I think that there ought to be a difference between "enforcers working for some Machiavellian scrote clinging to power by hook or by crook" and "agents whose job it is to keep the society alive, even if it means removing usurpers and Machiavellian scrotes whose time is clearly up."
 
It's like James Schmitz's Psychology Service from the Hub series - they're not the muscle supporting the current powers that be, because their remit is to keep the Hub from disintegrating. Antibodies, as it were.
 
Jefferson Swycaffer also wrote an interesting take on secret assassin/agents based in his Traveller universe. Includes some interesting ideas of how the agent would receive their "assignment" etc.
 
I don't get how a 'decider' is different from a decision maker in the State Department or National Whatever Agency. What is actually new/different (and uniquely sci-fi) about "the decider"?
 
Moppy said:
I don't get how a 'decider' is different from a decision maker in the State Department or National Whatever Agency. What is actually new/different (and uniquely sci-fi) about "the decider"?
The fact they are dead/undead minds that are given a new body and life when they are needed. Thus they live "forever" in a way. Other than that, you are right, not much different than any other MIB type.

I still backed the Kick Starter and will enjoy reading the story. :mrgreen:
 
Moppy said:
I don't get how a 'decider' is different from a decision maker in the State Department or National Whatever Agency. What is actually new/different (and uniquely sci-fi) about "the decider"?
How is an astronaut in the future different from the ones now?
 
ShawnDriscoll said:
Moppy said:
I don't get how a 'decider' is different from a decision maker in the State Department or National Whatever Agency. What is actually new/different (and uniquely sci-fi) about "the decider"?
How is an astronaut in the future different from the ones now?

Many ways to put a unique sci-fi angle on it. Example They have to worry about relativistic time dilation and aging, getting used to the changes on earth each time they return home. That's a unique 'scifi' angle to the same old thing that we already have today.

Now I am not setting out to be critical. I was asking - since people are talking about the deciders, what is the unique sci-fi selling point of the decider?
 
Moppy said:
Now I am not setting out to be critical. I was asking - since people are talking about the deciders, what is the unique sci-fi selling point of the decider?
Their calling. Sounds like they Decide.

Fates.

They hold the future of the Imperium in their hands, and their job is to choose what needs to be done to ensure that the Imperium stands.
If that means deciding that the Imperium is best served by the death of an Archduke in a freak traffic accident, that is what happens. If they decide that a planet has to be sterilised in order to extinguish a faction which threatens the Imperium, they'll take their ship out to the system's Kuiper Belt and steer a comet towards that planet. A big one.

The easiest fate to arrange would have to be a Misjump. They occur, even in the best-maintained vessels. What could be more expedient than for a "software malfunction" to trigger a ship's Jump engine prematurely, before it gets to the 100D Jump point?
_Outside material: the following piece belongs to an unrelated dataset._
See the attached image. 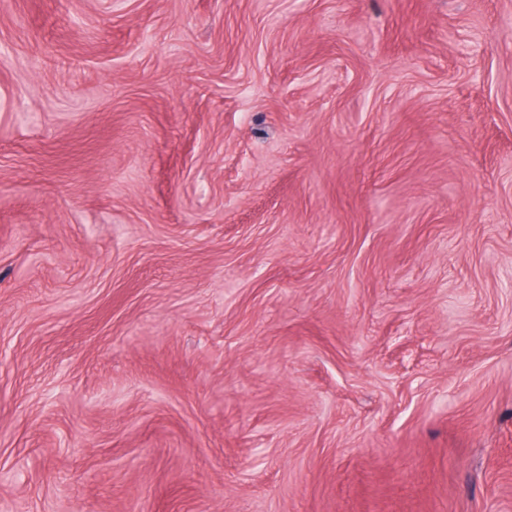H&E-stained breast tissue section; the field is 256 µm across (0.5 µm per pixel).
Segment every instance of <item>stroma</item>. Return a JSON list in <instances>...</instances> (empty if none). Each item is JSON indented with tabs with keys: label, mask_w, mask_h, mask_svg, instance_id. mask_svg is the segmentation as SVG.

As long as the end point is that a threat to the Imperium has been neutralised, anything goes - and by that, it's possible that regicide's also an option, if the Emperor starts turning into a new Cleon I.
 
Condottiere said:
It would alter your perception of the Traveller universe, and push it along the more conspiracy theorist model.
Like Vilani being human isn't already? Many years ago aliens came to Earth. They kidnapped humans and took them to some other world, where these humans, no doubt with some forms of subtle alien prompting, developed a star-spanning Imperium, constantly watching Earth for the day when the Solomani would "invent" the jump drive and ... they say the Solomani were a surprise, but what happens when you find the Ancient Relic Database that explains The Great Plan?
 
Condottiere said:
Conspiracy theory is more about unseen and unaccountable forces manipulating events.
So we're back to the ancients and whatever mysterious code is programmed into human DNA?
 
Only if they still have active agents; so the Deciders may have a longer lineage than actually acknowledged.

The point is to feel and believe that the universe is out to get you.